The FCA imposes civil liability upon any person who:
- knowingly presents, or causes to be presented, to an officer or employee of the United States Government . . . a false or fraudulent claim for payment or approval;
- knowingly makes, uses, or causes to be made or used, a false record for statement to get a false or fraudulent claim paid or approved by the Government;
conspires to defraud the Government by getting a false or fraudulent claim allowed or paid; - has possession, custody, or control of property or money used, or to be used, by the Government and, intended to defraud the Government or willfully to conceal the property, delivers, or causes to be delivered, less property than the amount for which the person receives a certificate or receipt;
- authorized to make or deliver a document certifying receipt of property used, or to be used, by the Government and, intended to defraud the Government, makes or delivers the receipt without completely knowing that the information on the receipt is true;
- knowingly buys, or receives as a pledge of an obligation or debt, public property from an officer or employee of the Government . . . ; or
- knowingly makes, uses, or causes to be made or used, a false record or statement to conceal, avoid, or decrease an obligation to pay or transmit money or property to the Government.
The FCA further provides that:
[t]he Attorney General diligently shall investigate a violation under 3729 of this title. If the Attorney General finds that a person violated or is violating section 3729, the Attorney General may bring a civil action under this section against that person.
In addition, a private person may bring a civil action for violation of § 3729 on behalf of the person and the government, and in the name of the government.
the Government may elect to pursue its claims through any alternate remedy available to the Government, including any administrative proceeding to determine a civil money penalty. If any such alternate remedy is pursued in another proceeding, the person initiating the action shall have the same rights in such proceeding as such person would have had if the action had continued under [the qui tam section]. . . .
A plain reading of these provisions reveals that Congress has granted the Attorney General authority to elect arbitration at his or her discretion, at least in cases wherein a private party has initiated the action.

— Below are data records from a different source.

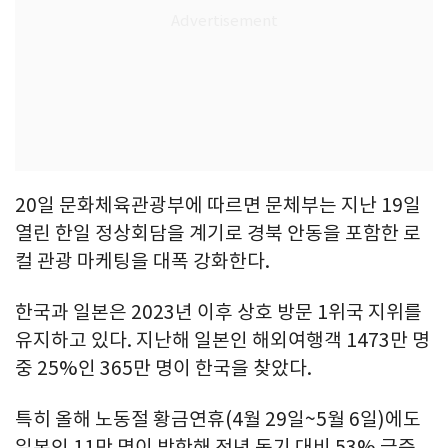
20일 문화체육관광부에 따르면 문체부는 지난 19일
열린 한일 정상회담을 계기로 경북 안동을 포함한 로
컬 관광 마케팅을 대폭 강화한다.
한국과 일본은 2023년 이후 상호 방문 1위국 지위를
유지하고 있다. 지난해 일본인 해외여행객 1473만 명
중 25%인 365만 명이 한국을 찾았다.
특히 올해 노동절 황금연휴(4월 29일~5월 6일)에도
일본인 11만 명이 방한해 전년 동기 대비 53% 급증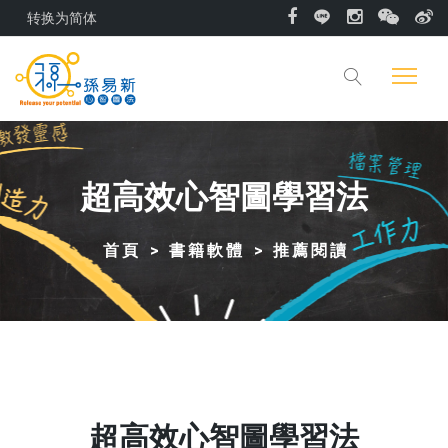
转换为简体
超高效心智圖學習法
首頁
書籍軟體
推薦閱讀
超高效心智圖學習法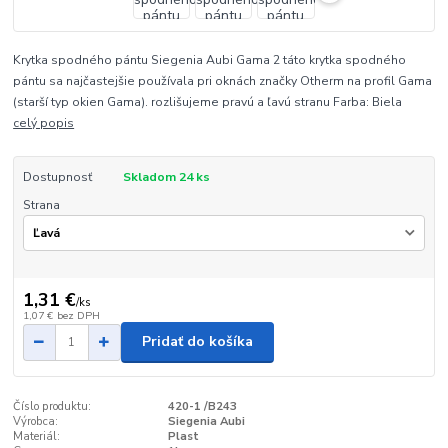
Krytka spodného pántu Siegenia Aubi Gama 2 táto krytka spodného
pántu sa najčastejšie používala pri oknách značky Otherm na profil Gama
(starší typ okien Gama). rozlišujeme pravú a ľavú stranu Farba: Biela
celý popis
Dostupnosť
Skladom 24 ks
Strana
1,31 €
/
ks
1,07 €
bez DPH
Pridať do košíka
Číslo produktu:
420-1 /B243
Výrobca:
Siegenia Aubi
Materiál:
Plast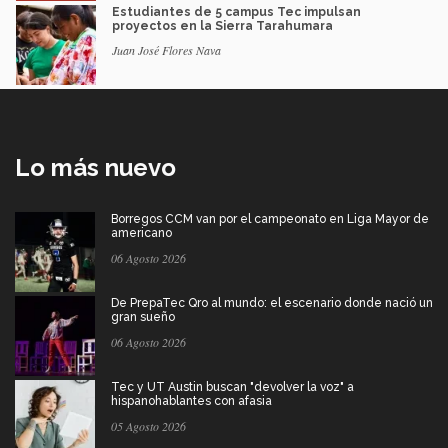
Estudiantes de 5 campus Tec impulsan
proyectos en la Sierra Tarahumara
Juan José Flores Nava
Lo más nuevo
Borregos CCM van por el campeonato en Liga Mayor de
americano
06 Agosto 2026
De PrepaTec Qro al mundo: el escenario donde nació un
gran sueño
06 Agosto 2026
Tec y UT Austin buscan "devolver la voz" a
hispanohablantes con afasia
05 Agosto 2026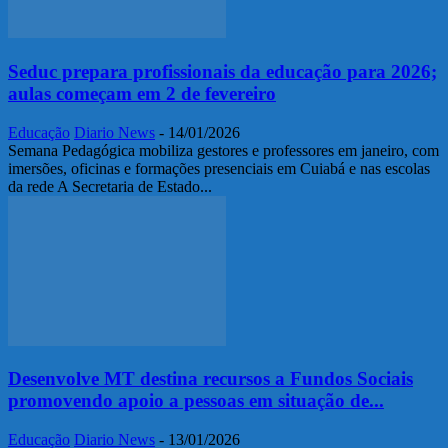
Seduc prepara profissionais da educação para 2026;
aulas começam em 2 de fevereiro
Educação
Diario News
-
14/01/2026
Semana Pedagógica mobiliza gestores e professores em janeiro, com
imersões, oficinas e formações presenciais em Cuiabá e nas escolas
da rede A Secretaria de Estado...
Desenvolve MT destina recursos a Fundos Sociais
promovendo apoio a pessoas em situação de...
Educação
Diario News
-
13/01/2026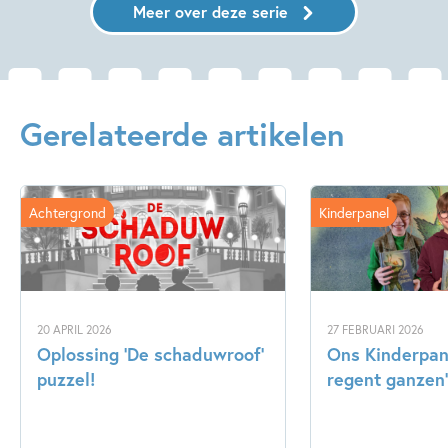
Meer over deze serie
Gerelateerde artikelen
Achtergrond
Kinderpanel
20 APRIL 2026
27 FEBRUARI 2026
Oplossing ‘De schaduwroof’
Ons Kinderpane
puzzel!
regent ganzen’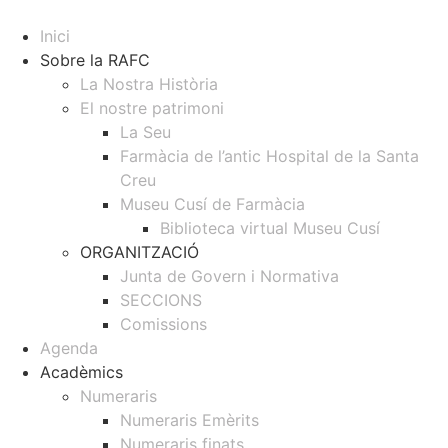
Inici
Sobre la RAFC
La Nostra Història
El nostre patrimoni
La Seu
Farmàcia de l’antic Hospital de la Santa
Creu
Museu Cusí de Farmàcia
Biblioteca virtual Museu Cusí
ORGANITZACIÓ
Junta de Govern i Normativa
SECCIONS
Comissions
Agenda
Acadèmics
Numeraris
Numeraris Emèrits
Numeraris finats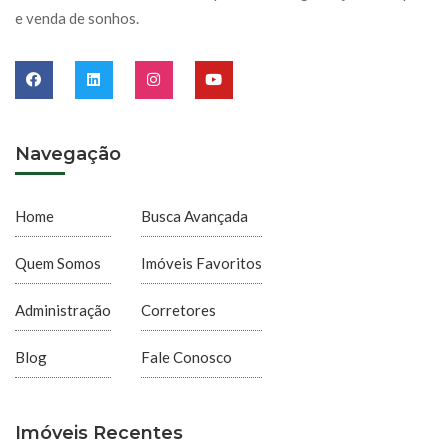
e venda de sonhos.
Navegação
Home
Busca Avançada
Quem Somos
Imóveis Favoritos
Administração
Corretores
Blog
Fale Conosco
Imóveis Recentes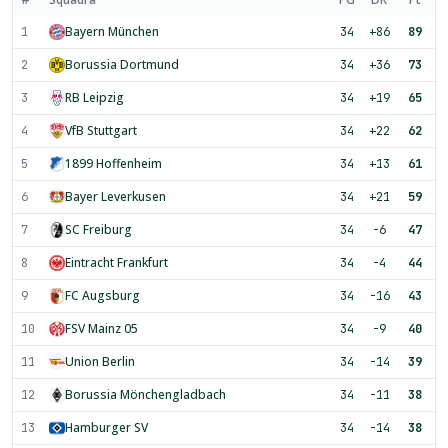
Bayern München
1
34
+86
89
Borussia Dortmund
2
34
+36
73
RB Leipzig
3
34
+19
65
VfB Stuttgart
4
34
+22
62
1899 Hoffenheim
5
34
+13
61
Bayer Leverkusen
6
34
+21
59
SC Freiburg
7
34
-6
47
Eintracht Frankfurt
8
34
-4
44
FC Augsburg
9
34
-16
43
FSV Mainz 05
10
34
-9
40
Union Berlin
11
34
-14
39
Borussia Mönchengladbach
12
34
-11
38
Hamburger SV
13
34
-14
38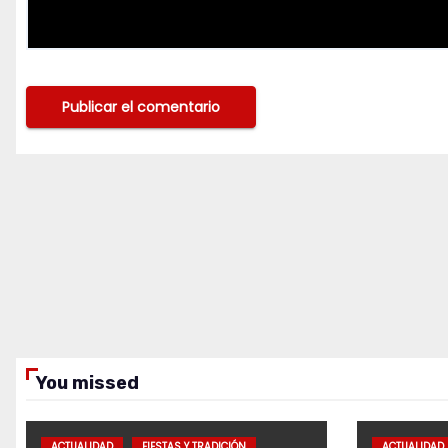
You missed
ACTUALIDAD
FIESTAS Y TRADICIÓN
ACTUALIDAD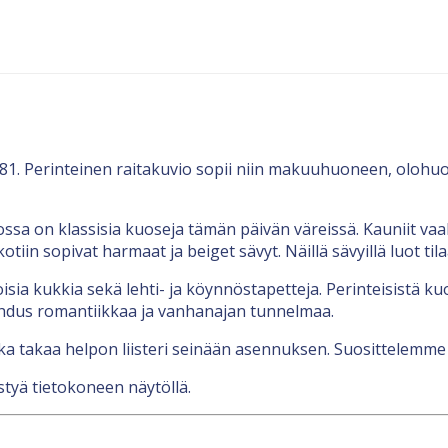
381. Perinteinen raitakuvio sopii niin makuuhuoneen, olohu
ssa on klassisia kuoseja tämän päivän väreissä. Kauniit vaale
iin sopivat harmaat ja beiget sävyt. Näillä sävyillä luot t
sia kukkia sekä lehti- ja köynnöstapetteja. Perinteisistä kuos
lahdus romantiikkaa ja vanhanajan tunnelmaa.
ka takaa helpon liisteri seinään asennuksen. Suosittelemme
styä tietokoneen näytöllä.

In this case, the Attorney General elected to pursue the FCA claim against Bankers through a civil action. Assuming, for purposes of discussion, that the Attorney General possesses the authority to arbitrate FCA claims outside of qui tam actions, the Attorney General has declined to make such an election with respect to the FCA claim against Bankers. Bankers has no corresponding right under the FCA to seek arbitration. I would affirm the trial judge as to this issue.*
However, I agree with the majority‘s view that FAA principles should extend to arbitration agreements involving federal agencies. Thus, I concur that the arbitration clause at issue should be construed as mandatory despite the permissive nature
I would affirm in part and reverse in part.